Spring’s #nomakeupselfie hashtag on Instagram, too, encouraged women and girls to consider our natural faces as something inherently unusual. Here, the pithy bids for empowerment were even less convincing; the hashtag campaign, ostensibly organized in an effort to raise cancer awareness, instead followed what is perhaps the golden rule of social media: that it is, out of all other content, women’s bodies and faces that drive traffic and garner the most attention.

“Social network statistics,” former Facebook employee Kate Losse wrote in her memoir, The Boy Kings, “indicate that men and women have different online viewing habits: Two-thirds of the photos viewed on social networks … are of women.” The #nomakeupselfie campaign was criticized for narcissism, but why? When women are clearly told again and again that their beauty, and the veracity of their beauty sans makeup, are all that matters, even personal moments will be transformed into efforts of self-objectification. To be female in public and online means to be judged. Social media’s broadcasting of the personal, paired with the strictures of natural beauty, means that not even in private can women pretend to be anything but naturally perfect.
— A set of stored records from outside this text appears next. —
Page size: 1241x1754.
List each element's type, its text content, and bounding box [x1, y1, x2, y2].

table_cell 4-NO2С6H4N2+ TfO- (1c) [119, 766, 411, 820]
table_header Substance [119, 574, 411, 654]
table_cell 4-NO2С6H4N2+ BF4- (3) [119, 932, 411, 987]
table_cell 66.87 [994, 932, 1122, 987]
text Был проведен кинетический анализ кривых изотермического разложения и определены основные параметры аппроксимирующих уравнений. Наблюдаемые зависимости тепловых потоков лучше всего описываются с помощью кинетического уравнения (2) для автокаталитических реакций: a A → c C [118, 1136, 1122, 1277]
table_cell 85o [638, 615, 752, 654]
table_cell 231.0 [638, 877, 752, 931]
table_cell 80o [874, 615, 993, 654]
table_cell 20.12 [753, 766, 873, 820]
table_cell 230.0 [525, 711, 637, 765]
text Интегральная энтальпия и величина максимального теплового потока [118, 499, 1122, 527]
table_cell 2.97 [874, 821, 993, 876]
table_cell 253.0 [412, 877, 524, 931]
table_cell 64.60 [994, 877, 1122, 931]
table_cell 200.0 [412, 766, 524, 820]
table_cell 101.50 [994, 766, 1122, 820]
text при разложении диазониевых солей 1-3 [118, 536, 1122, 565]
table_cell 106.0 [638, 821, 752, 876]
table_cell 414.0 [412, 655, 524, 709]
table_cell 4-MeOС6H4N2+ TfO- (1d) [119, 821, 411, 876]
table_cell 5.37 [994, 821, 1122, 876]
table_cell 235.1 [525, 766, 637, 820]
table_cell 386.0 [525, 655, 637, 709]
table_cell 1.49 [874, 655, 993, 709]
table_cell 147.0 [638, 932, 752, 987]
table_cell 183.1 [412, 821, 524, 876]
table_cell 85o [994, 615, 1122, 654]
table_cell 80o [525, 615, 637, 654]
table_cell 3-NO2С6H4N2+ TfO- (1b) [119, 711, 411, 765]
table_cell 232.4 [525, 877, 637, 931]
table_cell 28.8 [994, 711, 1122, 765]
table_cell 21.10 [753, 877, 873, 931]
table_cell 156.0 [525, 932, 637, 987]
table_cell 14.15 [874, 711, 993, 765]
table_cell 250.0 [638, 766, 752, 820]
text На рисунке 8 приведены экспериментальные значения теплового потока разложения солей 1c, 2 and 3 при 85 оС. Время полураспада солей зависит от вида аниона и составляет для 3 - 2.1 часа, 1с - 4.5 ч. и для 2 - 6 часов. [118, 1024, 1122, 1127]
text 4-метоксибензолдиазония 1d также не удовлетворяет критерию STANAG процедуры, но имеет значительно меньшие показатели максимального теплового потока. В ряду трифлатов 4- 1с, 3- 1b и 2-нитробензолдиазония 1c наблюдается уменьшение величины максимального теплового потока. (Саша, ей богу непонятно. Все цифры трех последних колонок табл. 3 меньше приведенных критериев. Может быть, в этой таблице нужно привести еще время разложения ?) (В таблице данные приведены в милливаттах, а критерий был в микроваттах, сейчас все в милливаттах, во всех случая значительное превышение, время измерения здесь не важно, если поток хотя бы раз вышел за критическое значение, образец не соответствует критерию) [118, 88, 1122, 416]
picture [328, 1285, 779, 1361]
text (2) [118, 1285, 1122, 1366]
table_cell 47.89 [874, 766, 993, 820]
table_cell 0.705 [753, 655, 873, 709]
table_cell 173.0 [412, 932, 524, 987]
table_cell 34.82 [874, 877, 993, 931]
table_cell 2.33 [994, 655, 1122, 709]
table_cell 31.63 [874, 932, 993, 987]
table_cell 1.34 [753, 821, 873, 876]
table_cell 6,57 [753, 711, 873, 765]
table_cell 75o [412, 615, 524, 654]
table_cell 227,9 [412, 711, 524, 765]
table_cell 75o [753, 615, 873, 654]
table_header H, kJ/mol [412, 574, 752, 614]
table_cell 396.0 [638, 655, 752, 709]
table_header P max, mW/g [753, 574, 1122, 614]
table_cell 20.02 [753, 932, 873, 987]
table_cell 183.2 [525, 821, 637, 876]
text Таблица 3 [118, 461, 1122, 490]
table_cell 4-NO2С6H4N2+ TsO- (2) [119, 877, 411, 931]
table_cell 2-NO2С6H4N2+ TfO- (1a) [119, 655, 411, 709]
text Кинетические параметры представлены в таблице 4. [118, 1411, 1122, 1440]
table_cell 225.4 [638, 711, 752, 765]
Where has this sudden zest for natural beauty come from? Pop culture is littered with clues—“Sweatpants, hair tied, chilling with no makeup on,” Drake crooned in his 2009 hit, “Best I Ever Had,” “That’s when you’re the prettiest, I hope that you don’t take it wrong.” As Emily Matchar explained in her Homeward Bound: Why Women Are Embracing the New Domestic, this emphasis on all things organic fits into a larger backlash against women’s liberation.

“This isn’t, of course, the first time home and hearth have been put on such a pedestal: The 1950s brought us the Happy Housewife, while the 1980s served up a minor flurry of media stories about ‘nesting’ and ‘cocooning’ among professional women,” she wrote. Juicing and no makeup are the natural outgrowth of the farmer’s markets, bread baking, and anti-vaccination efforts Matchar classified as the “new domestic.” A shared fear of “toxins” crops up among the urban farmers she profiled and the juice advocates hawking their wares. Natural beauty is simply the beauty myth repackaged and sold back to women under the guise of self-care.

Environmentalism has exploited women’s bodies in the past—PETA, especially, has a long history of degrading its spokeswomen—but when environmentalism moves “from the public sphere to the domestic,” as Matchar calls it, it disguises consumerism and objectification as political action. Juices, veganism, and modern apothecaries like Aesop might banish toxins from our food and skin, but they do little to preserve natural resources or combat dangers like air pollution.

Ultimately, it’s women’s bodies that are caught in the crosshairs, and while we may succeed, eventually, in toning ourselves to the exact specifications demanded by the male gaze, we will be makeup-free in a world increasingly inhospitable to our own existence. Fifty years after the heyday of the second wave, it has become something of a cliché to invoke “the goddess,” that earth mother supposedly within us all. “I would rather be a cyborg than a goddess,” web theorist Donna Haraway famously declared in her Cyborg Manifesto, heralding an increasingly digitalized world, but today, the goddess has returned. Amid the selfies, fitness apps, and exhortations to be all natural, she remains a myth, sold to women as an exemplar of femininity. Robot, goddess: The options for women, digital or organic, always seem to be objects of some kind. As for me, I simply want to be human.